Glucagon is released from pancreatic α‐cells, and promotes hepatic glycolysis and gluconeogenesis in the liver to increase plasma glucose levels. Previous reports showed that GR‐deficient mice maintain normal blood glucose levels even when the diabetic condition is introduced by streptozotocin9, and that GR antisense oligonucleotide ameliorates hyperglycemia in ob/ob and db/db mice10. Thus, GR antagonists rather than GR agonists have been intensively investigated as therapeutics for type 2 diabetes in the past few decades. However, glucagon suppresses fatty acid synthesis and promotes lipolysis in adipose tissues and the liver, thereby releasing free fatty acids into the circulation as an energy source in tissues, such as skeletal muscle. Previous studies also showed that glucagon augments oxygen consumption and stimulates energy expenditure by thermogenic actions11. In addition, glucagon delays gastric emptying and increases satiety after a meal. Thus, GR activation might possibly be of benefit for obesity management, despite the increase in blood glucose levels. Recently, several GLP‐1/GR dual agonists have been under development (Table 1). Preclinical studies showed that the GLP‐1R/GR dual agonist, SAR425899 (Sanofi, Paris, France), decreased bodyweight in diet‐induced obese mice and ameliorated glucose levels in db/db mice12, and that the GLP‐1R/GR dual agonist, MEDI0382 (MedImmune, Gaithersburg, MD, USA), significantly reduced bodyweight and improved glucose tolerance to levels similar to those obtained by the GLP‐1R agonist, liraglutide, in non‐human primates13. Based on the promising results with GLP‐1R/GIPR and GLP‐1R/GR dual agonists, GLP‐1R/GIPR/GR triple agonists also have been under development as therapeutics for type 2 diabetes (Table 1). It was shown that the reduction of bodyweight by a GLP‐1R/GIPR/GR triple agonist (−26.6% vs placebo) was greater than the same dose of a GLP‐1/GIPR dual agonist (−15.7% vs placebo) in diet‐induced obese mice14. Finally, these findings clearly suggest the potential benefits of GLP‐1R/GIPR and GLP‐1R/GR dual agonists in the management of obese individuals with type 2 diabetes, although their safety and efficacy remain to be evaluated in clinical trials.

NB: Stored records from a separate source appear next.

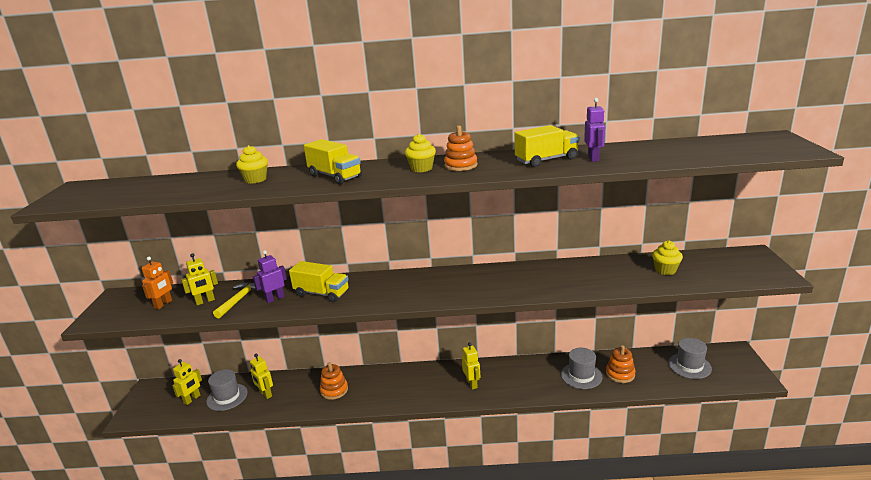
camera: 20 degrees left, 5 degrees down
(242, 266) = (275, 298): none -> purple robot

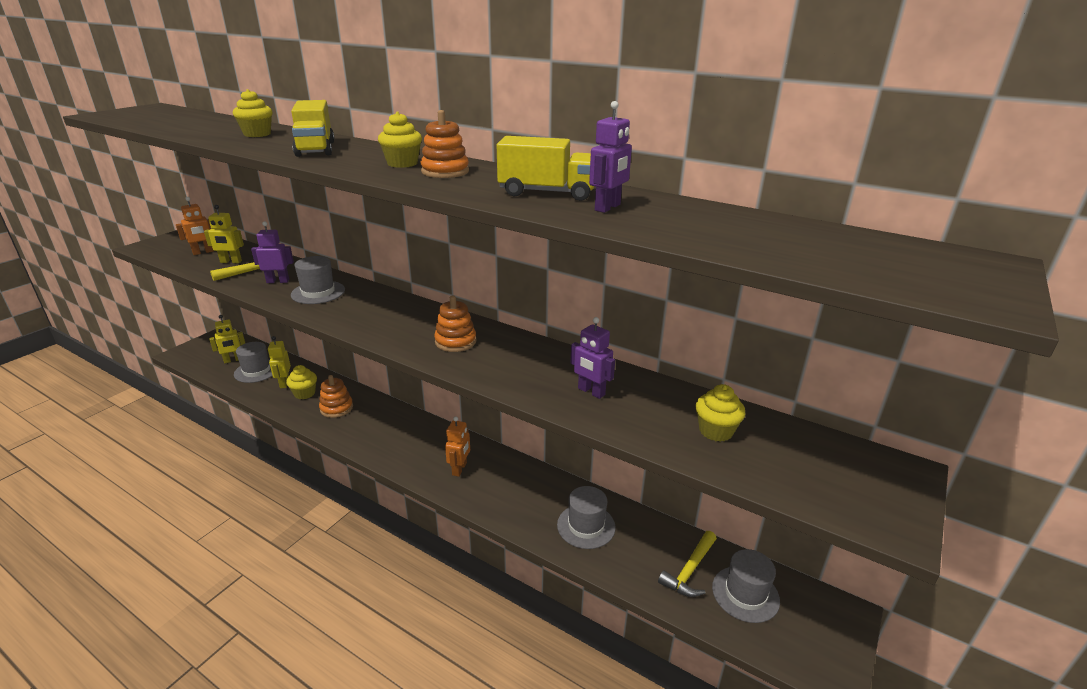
camera: 30 degrees right, 5 degrees up
(293, 393) = (304, 393): none -> yellow cupcake
(322, 293) = (318, 292): yellow truck -> grey hat
(472, 384) = (459, 469): yellow robot -> orange robot
(584, 278) = (591, 392): none -> purple robot
(620, 374) = (636, 551): orange stacking toy -> orange stacking toy (455, 341)
(655, 369) = (690, 570): none -> yellow hammer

Based the aforementioned preclinical and clinical findings, it is hoped that single polypeptides simultaneously activating GLP‐1R, GIPR and GR can make additional therapeutic efficacy to tailored diabetes care, especially among obese individuals with type 2 diabetes. However, caution should be exercised as to whether or not these drugs are appropriate for the management of Asian patients with type 2 diabetes, which are primarily characterized by non‐obesity and impaired β‐cell function, as well as management of elderly adults with type 2 diabetes, who tend to develop sarcopenia and frailty as a result of poor energy intake.

Disclosure

D Yabe received consulting or speaker fees from MSD K.K., Novo Nordisk Pharma Ltd. and Taisho Toyama Pharmaceutical Co., Ltd. D Yabe also received clinically commissioned/joint research grants from Nippon Boehringer Ingelheim Co., Ltd., Eli Lilly and Company, Taisho Toyama Pharmaceutical Co., Ltd., MSD K.K., Ono Pharmaceutical Co., Ltd., Novo Nordisk Pharma Ltd., Arklay Co., Ltd., and Takeda Pharmaceutical Company Limited. Y Seino received consulting or speaker fees from Eli Lilly Japan K.K., Sanofi K.K., Novo Nordisk Pharma Inc., Glaxo‐Smith‐Kline, Taisho Pharmaceutical Co., Ltd., Taisho Toyama Pharmaceutical Co., Ltd., Astellas Pharma Inc., BD, Nippon Boehringer Ingelheim Co., Ltd., Johnson & Johnson and Takeda Pharmaceutical Company Limited. Y Seino also received clinically commissioned/joint research grants from Nippon Boehringer Ingelheim Co., Ltd., Eli Lilly and Company, Taisho Toyama Pharmaceutical Co., Ltd., MSD K.K., Ono Pharmaceutical Co. Ltd., Novo Nordisk Pharma Ltd., and Arklay Co., Ltd. R Usui declares no conflict of interest.